WHAT YOU SHOULD DO: Lines with the word "anonymous" are the answer; copy each of them from the data below.
Segment Start: DATA
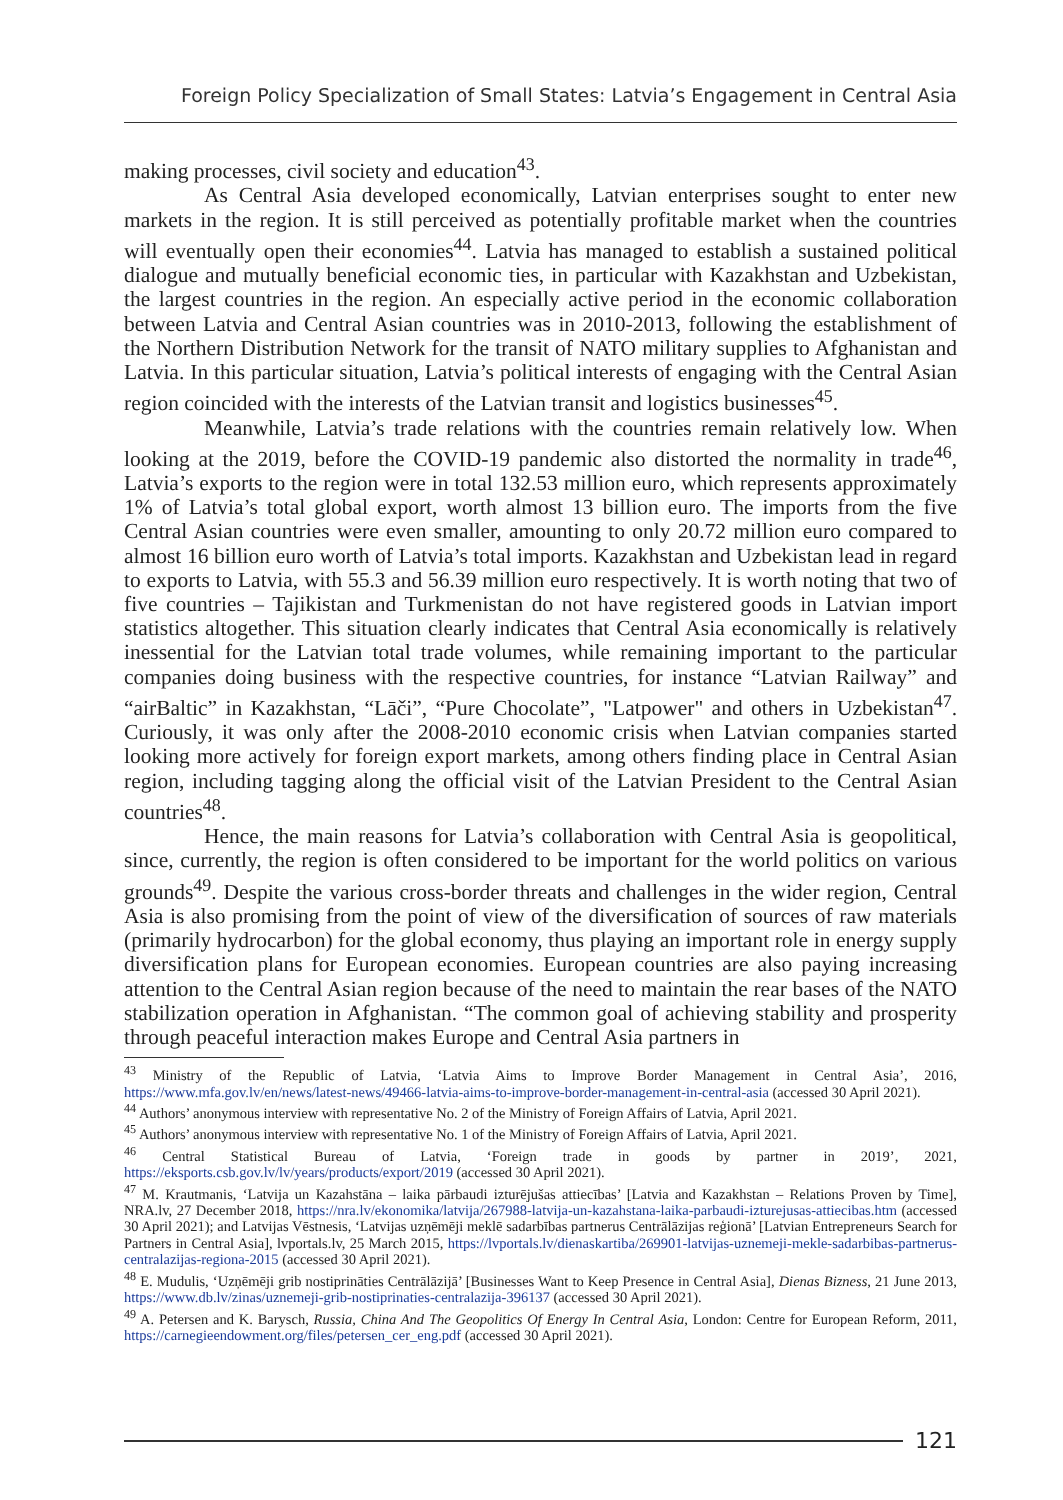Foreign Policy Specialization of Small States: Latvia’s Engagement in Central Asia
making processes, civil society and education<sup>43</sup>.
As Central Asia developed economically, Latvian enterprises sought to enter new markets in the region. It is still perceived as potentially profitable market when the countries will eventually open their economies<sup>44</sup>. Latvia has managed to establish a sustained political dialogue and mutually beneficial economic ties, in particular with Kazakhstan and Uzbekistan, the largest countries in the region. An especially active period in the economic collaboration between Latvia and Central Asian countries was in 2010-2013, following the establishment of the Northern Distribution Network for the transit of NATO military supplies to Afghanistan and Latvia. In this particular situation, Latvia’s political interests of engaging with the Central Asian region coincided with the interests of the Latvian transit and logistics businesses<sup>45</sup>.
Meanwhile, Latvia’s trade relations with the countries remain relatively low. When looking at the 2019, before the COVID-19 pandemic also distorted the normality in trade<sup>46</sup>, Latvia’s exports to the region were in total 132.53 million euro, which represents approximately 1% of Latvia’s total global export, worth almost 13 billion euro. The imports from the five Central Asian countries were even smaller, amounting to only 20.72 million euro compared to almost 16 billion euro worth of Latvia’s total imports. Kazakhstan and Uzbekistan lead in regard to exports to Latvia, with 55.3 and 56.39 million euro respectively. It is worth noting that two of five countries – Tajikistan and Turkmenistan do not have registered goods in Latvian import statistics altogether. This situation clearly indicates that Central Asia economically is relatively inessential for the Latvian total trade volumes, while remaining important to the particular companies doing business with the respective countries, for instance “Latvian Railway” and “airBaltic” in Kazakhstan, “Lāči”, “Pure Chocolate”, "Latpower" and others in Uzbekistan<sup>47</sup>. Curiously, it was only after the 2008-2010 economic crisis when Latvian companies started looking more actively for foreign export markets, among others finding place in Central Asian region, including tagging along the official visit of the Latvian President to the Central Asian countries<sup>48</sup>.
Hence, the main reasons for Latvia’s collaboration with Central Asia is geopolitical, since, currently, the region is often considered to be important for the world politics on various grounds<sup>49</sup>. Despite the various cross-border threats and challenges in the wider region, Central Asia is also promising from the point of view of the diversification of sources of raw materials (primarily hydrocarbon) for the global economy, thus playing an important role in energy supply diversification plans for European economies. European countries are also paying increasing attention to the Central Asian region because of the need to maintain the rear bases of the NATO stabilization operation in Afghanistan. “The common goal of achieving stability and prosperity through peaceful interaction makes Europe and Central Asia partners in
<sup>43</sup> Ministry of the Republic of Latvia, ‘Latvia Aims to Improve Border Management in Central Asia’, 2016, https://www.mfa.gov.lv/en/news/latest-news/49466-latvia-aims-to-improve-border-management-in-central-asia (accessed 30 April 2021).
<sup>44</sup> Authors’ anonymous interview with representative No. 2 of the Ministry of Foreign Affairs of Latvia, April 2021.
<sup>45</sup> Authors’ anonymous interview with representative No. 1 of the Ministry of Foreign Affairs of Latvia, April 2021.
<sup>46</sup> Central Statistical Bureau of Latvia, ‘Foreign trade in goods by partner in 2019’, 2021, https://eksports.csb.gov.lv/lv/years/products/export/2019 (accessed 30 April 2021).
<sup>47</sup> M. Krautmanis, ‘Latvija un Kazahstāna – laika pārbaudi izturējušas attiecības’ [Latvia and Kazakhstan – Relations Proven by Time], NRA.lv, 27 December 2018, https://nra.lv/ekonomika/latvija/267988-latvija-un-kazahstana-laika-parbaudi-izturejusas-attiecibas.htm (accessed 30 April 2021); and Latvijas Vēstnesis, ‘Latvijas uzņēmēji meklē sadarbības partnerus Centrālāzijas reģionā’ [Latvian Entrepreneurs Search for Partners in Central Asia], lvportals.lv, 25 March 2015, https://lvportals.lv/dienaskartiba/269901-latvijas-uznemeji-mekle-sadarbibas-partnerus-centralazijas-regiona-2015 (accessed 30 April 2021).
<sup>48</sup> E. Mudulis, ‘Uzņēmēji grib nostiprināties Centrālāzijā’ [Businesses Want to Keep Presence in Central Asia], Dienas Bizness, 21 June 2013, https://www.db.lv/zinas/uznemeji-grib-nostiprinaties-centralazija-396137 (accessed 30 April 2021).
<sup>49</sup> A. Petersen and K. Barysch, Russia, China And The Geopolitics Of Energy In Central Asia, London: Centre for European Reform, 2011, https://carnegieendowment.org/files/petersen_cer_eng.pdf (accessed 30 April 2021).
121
Segment End: DATA
WRITTEN RESPONSE:
<sup>44</sup> Authors’ anonymous interview with representative No. 2 of the Ministry of Foreign Affairs of Latvia, April 2021.
<sup>45</sup> Authors’ anonymous interview with representative No. 1 of the Ministry of Foreign Affairs of Latvia, April 2021.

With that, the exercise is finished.